Two Categorical Variables Sections 25.1, 25.2, 25.3, 25.4 ...people.hsc.edu/faculty-staff/robbk/math121/lectures... · Outline 1 Two Categorical Variables 2 Expected Counts 3 The

Cloud and IPv6 · •An IPv6 perspective will change your Cloud architecture for the better and vice versa •Leverage funding and prioritization •Many opportunities for innovation

HE DEFENCE INDUSTRY AS AN EXPLANATORY FACTOR OF …¤he-Defence-industry-as-an-explanatory-factor-of...26,000 artillery pieces in 52 countries. Major foreign markets were those of

Econometrics: Models with Endogenous Explanatory - OCW - UC3M

1 Discrete and Categorical Data William N. Evans Department of Economics University of Maryland.

On Sticky Leverage by Gomes, Jermann and Schmid · On "Sticky Leverage" by Gomes, Jermann and Schmid Julia K. Thomas April 2015 Julia K. Thomas ( )Gomes, Jermann and Schmid April

Provable Deterministic Leverage Score Sampling€¦ · The Column Subset Selection Problem (CSSP) Deﬁnition Let A 2Rm n and let c

REPRESENTATION AND CHARACTER THEORY OF FINITE CATEGORICAL ... › tac › volumes › 31 › 21 › 31-21.pdf · A linear representation of a categorical group Gwith centre End G(1)

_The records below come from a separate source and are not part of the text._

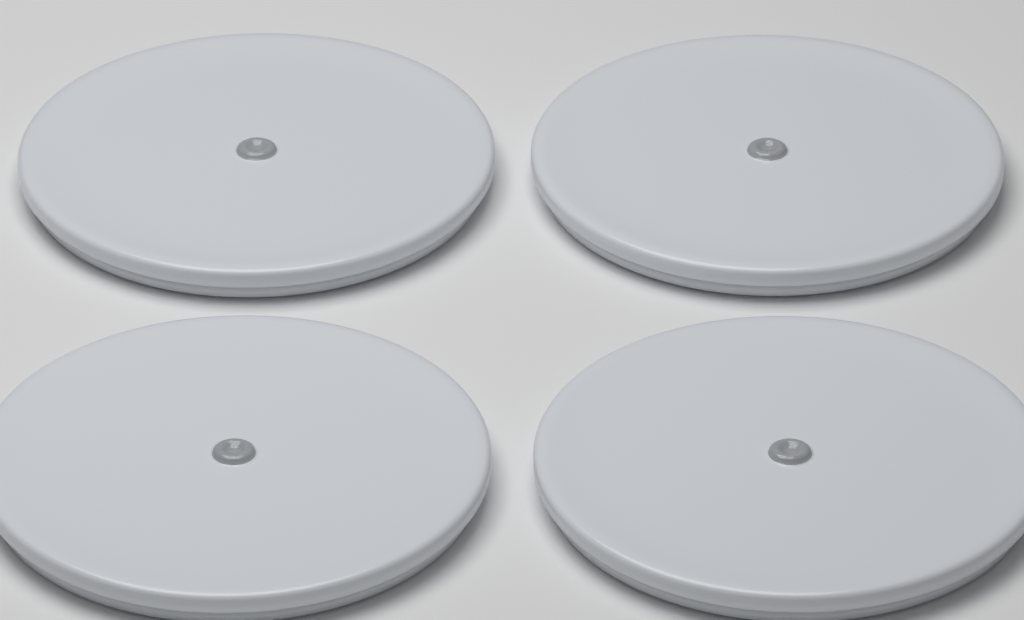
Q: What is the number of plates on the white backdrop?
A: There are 4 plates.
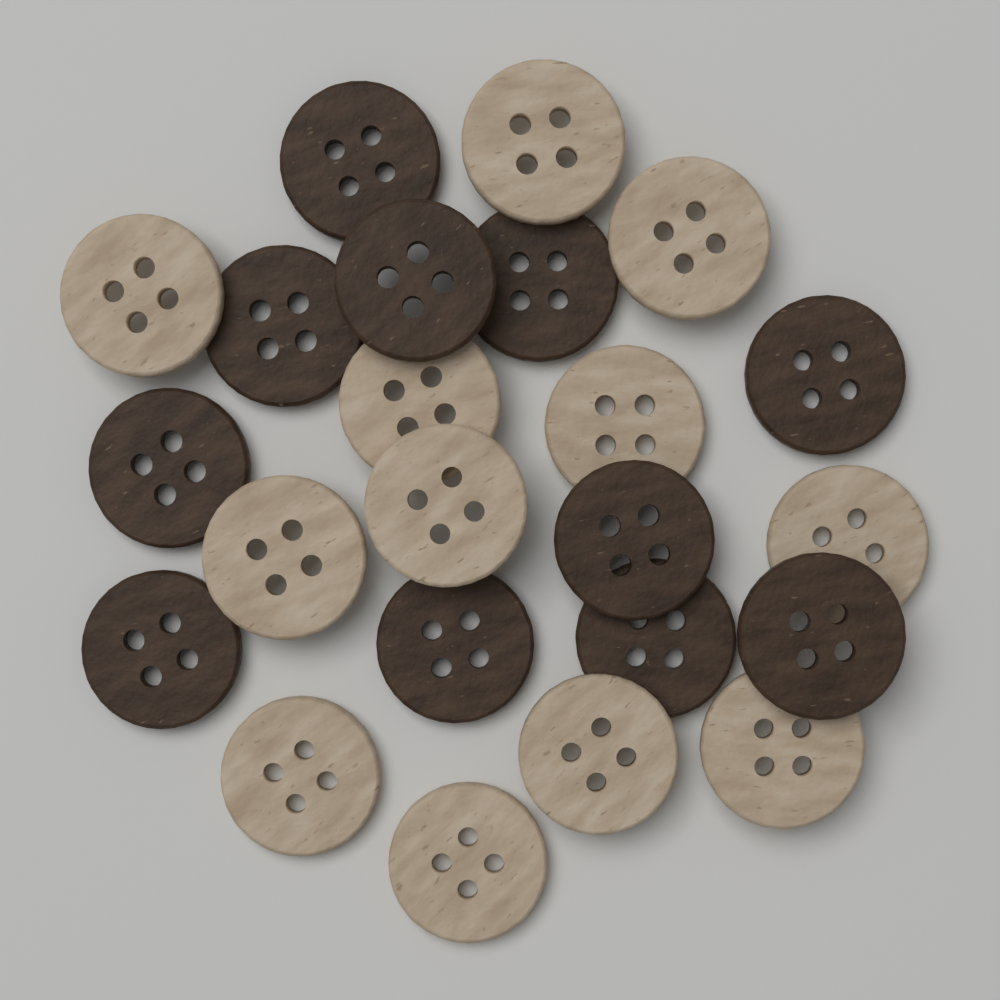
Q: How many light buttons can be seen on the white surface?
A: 12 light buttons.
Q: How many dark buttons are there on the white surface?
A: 11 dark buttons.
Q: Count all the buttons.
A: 23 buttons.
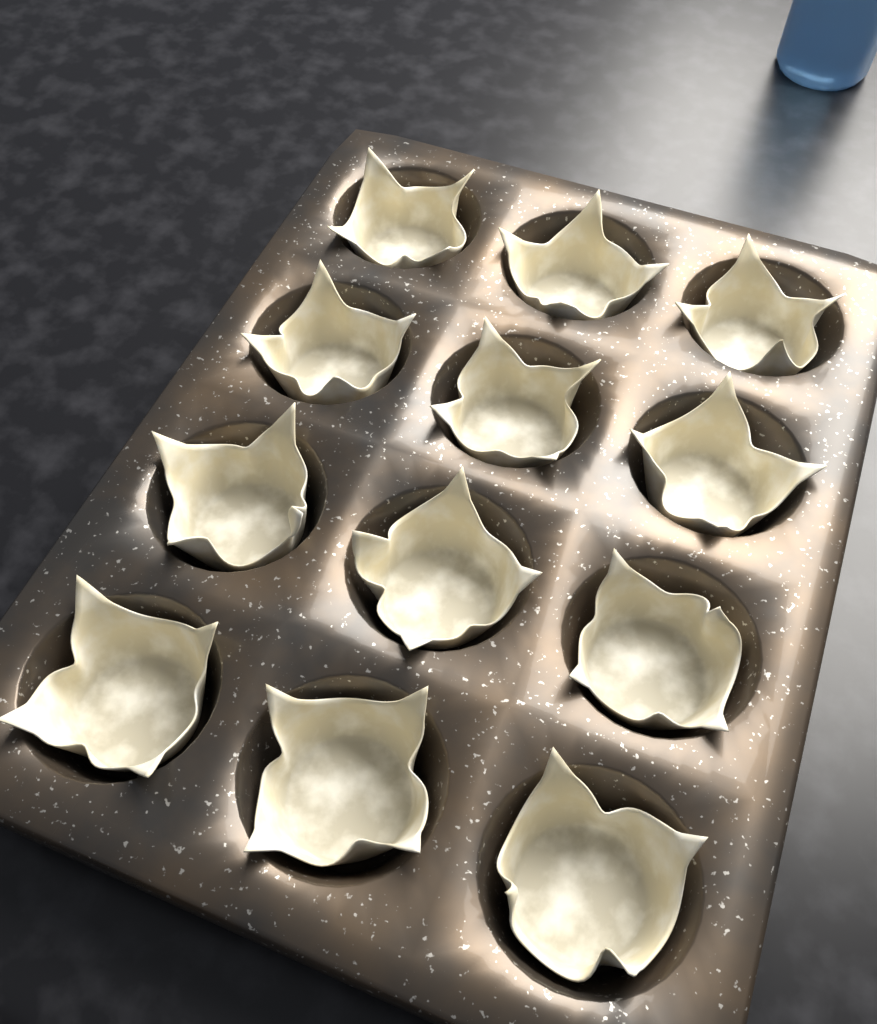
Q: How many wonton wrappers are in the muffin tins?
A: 12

Intuitionistic First-Order Logic: Categorical semantics via the Curry-Howard isomorphism

CPSY 501: Lecture 12, Nov 21 Review non-parametric tests Categorical analysis: χ 2, Log-Linear Meta-analysis: e.g., Hill & Lent article Review: Cycles.

Coherence for Weak Units - uni-bielefeld.de · 1995, seems still to represent the highest-dimensional explicit weak categorical structure that can be manipulated by hand (i.e. without

The Multiple Regression Model. Two Explanatory Variables y t = 1 + 2 x t2 + 3 x t3 + ε t ytyt x t2 = 2 x t3 ytyt = 3 x t affect y t.